Can you return the text read from every row below, line for line and unchanged, with the pictures left out?

********************

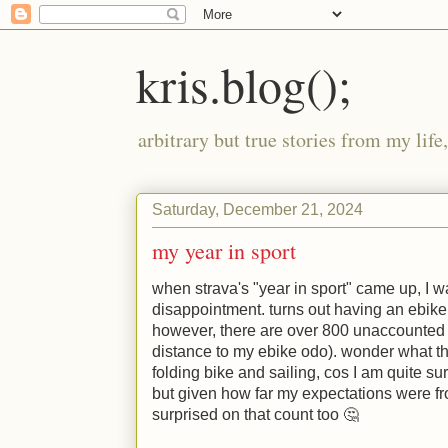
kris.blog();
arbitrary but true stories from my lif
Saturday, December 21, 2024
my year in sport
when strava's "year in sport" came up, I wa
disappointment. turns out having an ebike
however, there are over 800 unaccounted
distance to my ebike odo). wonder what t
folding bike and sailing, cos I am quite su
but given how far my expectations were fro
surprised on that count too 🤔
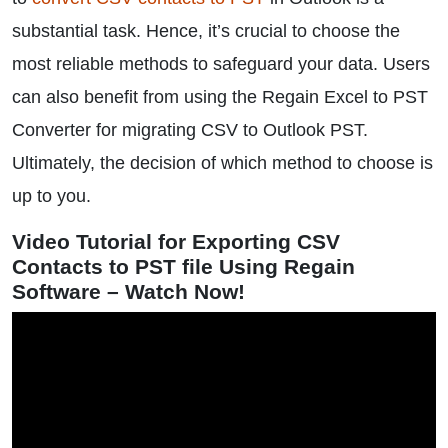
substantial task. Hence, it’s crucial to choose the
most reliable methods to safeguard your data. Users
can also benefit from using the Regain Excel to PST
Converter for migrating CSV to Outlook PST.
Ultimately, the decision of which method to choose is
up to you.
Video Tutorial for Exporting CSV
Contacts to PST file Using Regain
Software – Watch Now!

********************

Exercise output >>
kris.blog();
arbitrary but true stories from my lif
Saturday, December 21, 2024
my year in sport
when strava's "year in sport" came up, I wa
disappointment. turns out having an ebike
however, there are over 800 unaccounted
distance to my ebike odo). wonder what t
folding bike and sailing, cos I am quite su
but given how far my expectations were fro
surprised on that count too 🤔
substantial task. Hence, it’s crucial to choose the
most reliable methods to safeguard your data. Users
can also benefit from using the Regain Excel to PST
Converter for migrating CSV to Outlook PST.
Ultimately, the decision of which method to choose is
up to you.
Video Tutorial for Exporting CSV
Contacts to PST file Using Regain
Software – Watch Now!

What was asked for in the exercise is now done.